CVE-2025-39904

In the Linux kernel, the following vulnerability has been resolved:

arm64: kexec: initialize kexecbuf struct in loadother_segments()

Patch series "kexec: Fix invalid field access".

The kexecbuf structure was previously declared without initialization. commit bf454ec31add ("kexecfile: allow to place kexec_buf randomly") added a field that is always read but not consistently populated by all architectures. This un-initialized field will contain garbage.

This is also triggering a UBSAN warning when the uninitialized data was accessed:

------------[ cut here ]------------
UBSAN: invalid-load in ./include/linux/kexec.h:210:10
load of value 252 is not a valid value for type '_Bool'

Zero-initializing kexec_buf at declaration ensures all fields are cleanly set, preventing future instances of uninitialized memory being used.

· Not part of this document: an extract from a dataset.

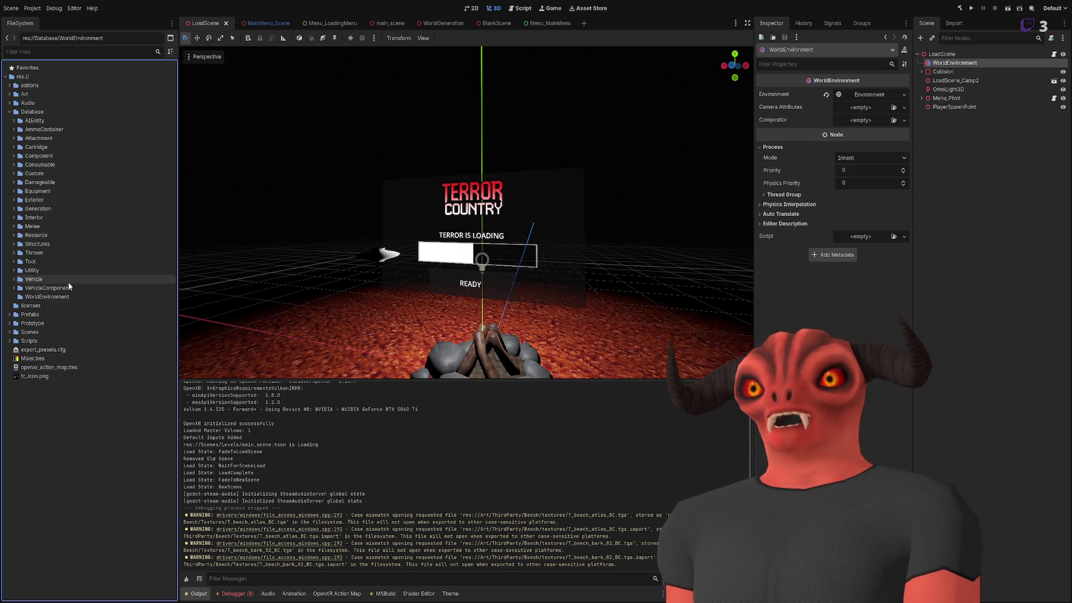
# Confirm the WorldEnvironment folder rename, assign the black environment, then delete LoadScene's WorldEnvironment node
pyautogui.click(66, 296)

An initial fix was already landed for arm64[0], and this patchset fixes the problem on the remaining arm64 code and on riscv, as raised by Mark.

Discussions about this problem could be found at[1][2].

This patch (of 3):

The kexecbuf structure was previously declared without initialization. commit bf454ec31add ("kexecfile: allow to place kexec_buf randomly") added a field that is always read but not consistently populated by all architectures. This un-initialized field will contain garbage.

This is also triggering a UBSAN warning when the uninitialized data was accessed:

------------[ cut here ]------------
UBSAN: invalid-load in ./include/linux/kexec.h:210:10
load of value 252 is not a valid value for type '_Bool'

Zero-initializing kexec_buf at declaration ensures all fields are cleanly set, preventing future instances of uninitialized memory being used.